Outro ponto é: vocês que torcem pelo Barça, já se perguntaram o que os torcedores dele pensam de vocês? Há muito tempo atrás vi uma matéria que tratava disso. Os fanáticos do time (que existem, mas em número bem menor do que os que acompanham outros clubes europeus) reclamavam da frieza do clube na relação com os torcedores, tanto que os jogadores não tiram fotos com os fãs, nem dão autógrafos. Ídolos intocáveis de videogame.

Aliás, aqui cabe um parêntese gigantesco: ontem durante o jogo do Palmeiras x Atletico Tucuman, quando saiu o gol palmeirense do Mina, o narrador de uma emissora falou algo como “esse gol é tão bonito quanto um de videogame”. Hoje em dia carecemos de ídolos de outro planeta como Rivelino, Maradona, Hagi, Garrincha. Temos que nos contentar com medianos que se espelham em videogame. A graça era quando o game era baseado no que acontecia em campo. Um narrador que deveria ter referências de campo falando isso?

É nisso que os aspirantes ao jornalismo e os garotos que ainda tentam jogar bola (hoje em dia em society, porque a várzea tá cada vez mais diminuta) se espelham.

Quando a diretoria do Barcelona foi questionada, falou-se algo sobre "a criação de uma torcida pelo clube”. A torcida é a contribuição dos seus seguidores, só pode ser algo orgânico. Uma torcida criada por um clube não sofreria com críticas, pressões. É aquela famosa frase “pra inglês ver” o que encaixa bem com o futebol moderno criado no período Tatcher.

Outra coisa que incomoda é os que falam que existem os times europeus que temos que torcer por sua torcida, pela sua posição, como West Ham e St Pauli. Por amor a esses times não fale que você torce por eles. Eu torço pelo Juventus e sei como é chato, pra dizer o mínimo, aguentar os que vão lá pra comprar um canolli, fazer um selfie e um check in e ir embora (atesto e dou fé que isso acontece) ou que só vão nas boas épocas. Isso sem contar os que me adicionam em redes sociais com camisas do clube, mas que nunca nem deram as caras pela Javari… mas retornando ao problema do Barcelona. Longe de nos compararmos ao time catalão, mas de turismo entendemos.

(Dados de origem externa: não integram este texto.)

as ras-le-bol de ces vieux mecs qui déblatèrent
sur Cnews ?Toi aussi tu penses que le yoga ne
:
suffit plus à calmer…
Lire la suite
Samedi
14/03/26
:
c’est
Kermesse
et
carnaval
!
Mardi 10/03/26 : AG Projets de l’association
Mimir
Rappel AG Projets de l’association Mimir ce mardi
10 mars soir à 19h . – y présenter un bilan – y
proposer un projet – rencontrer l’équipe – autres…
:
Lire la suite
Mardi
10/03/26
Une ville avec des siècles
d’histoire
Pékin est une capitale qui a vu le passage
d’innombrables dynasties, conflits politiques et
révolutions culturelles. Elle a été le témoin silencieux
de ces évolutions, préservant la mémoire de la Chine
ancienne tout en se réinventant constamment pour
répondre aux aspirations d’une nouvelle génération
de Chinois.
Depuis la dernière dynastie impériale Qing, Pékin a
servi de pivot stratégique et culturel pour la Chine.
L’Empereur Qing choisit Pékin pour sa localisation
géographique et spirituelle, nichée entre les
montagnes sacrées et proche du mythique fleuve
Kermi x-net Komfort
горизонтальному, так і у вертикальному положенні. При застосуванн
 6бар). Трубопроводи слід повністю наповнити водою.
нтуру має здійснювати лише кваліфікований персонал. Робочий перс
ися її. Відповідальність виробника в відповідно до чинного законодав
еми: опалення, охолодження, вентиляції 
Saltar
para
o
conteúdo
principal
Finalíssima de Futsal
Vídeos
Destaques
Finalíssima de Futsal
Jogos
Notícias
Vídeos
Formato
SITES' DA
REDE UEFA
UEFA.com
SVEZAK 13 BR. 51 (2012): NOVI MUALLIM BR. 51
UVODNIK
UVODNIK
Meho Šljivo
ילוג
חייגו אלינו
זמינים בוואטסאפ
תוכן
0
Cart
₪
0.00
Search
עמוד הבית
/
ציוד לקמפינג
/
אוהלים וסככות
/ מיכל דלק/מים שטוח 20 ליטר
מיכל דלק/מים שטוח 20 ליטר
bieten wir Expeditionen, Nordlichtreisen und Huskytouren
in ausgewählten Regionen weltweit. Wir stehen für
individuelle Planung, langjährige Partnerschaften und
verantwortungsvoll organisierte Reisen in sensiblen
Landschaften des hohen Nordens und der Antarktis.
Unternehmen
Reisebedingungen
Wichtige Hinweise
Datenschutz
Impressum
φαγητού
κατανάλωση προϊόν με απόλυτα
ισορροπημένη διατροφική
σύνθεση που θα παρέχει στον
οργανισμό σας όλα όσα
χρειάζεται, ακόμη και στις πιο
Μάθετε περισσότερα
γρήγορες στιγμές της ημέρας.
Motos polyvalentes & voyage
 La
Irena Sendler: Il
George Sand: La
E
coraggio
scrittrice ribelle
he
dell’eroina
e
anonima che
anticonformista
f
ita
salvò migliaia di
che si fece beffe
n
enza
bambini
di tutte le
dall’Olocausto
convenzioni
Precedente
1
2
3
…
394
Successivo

Vou falar sobre o St Pauli. Um amigo me enviou a média de público e a taxa de ocupação dos estádios na Alemanha. Tudo bem que Hamburgo é uma cidade turística. Mas ter 100% de taxa de ocupação do Millerntor-Stadion é demais. O segundo colocado, o Stuttgart tem muito mais time que o primeiro colocado da lista e gira em no máximo 90%. A média antes de 2009/2010 era de 70%. Os próprios torcedores do clube reclamam que com o boom justamente nesse período das redes sociais, os turistas tomaram de assalto. Vemos aos montes camisas do time, todos falam que torcem “porque tem uma torcida legal”.

A relação de pertencimento com um clube vai bem além. Você tem que viver o dia-a-dia do clube. É ele quem define como vai ser o seu dia. Se vai ser bom ou não. Pasmem, mas uma derrota pode atrapalhar toda a semana de um torcedor. Assim como uma vitória pode nos salvar de fazer uma bobagem e nos faz aguentar toda sorte de coisas que atrapalham nossa vida. Pode não parecer, mas ser torcedor não é só o que a TV mostra.

Gastamos horas (e dinheiro) viajando, falando sobre, pintamos faixas, criamos músicas. Tudo por um amor. Em tempos que o amor (e o de clube também) se tornou líquido parece devaneio falar algo desse tipo, como se fosse num período romântico do futebol.

Claro, eu não digo que todos devam virar as costas para os times europeus. Longe disso. Você pode muito bem ver o que quiser. Mas ser torcedor é uma coisa. Ser admirador (e gostar ou não) é outra totalmente diferente.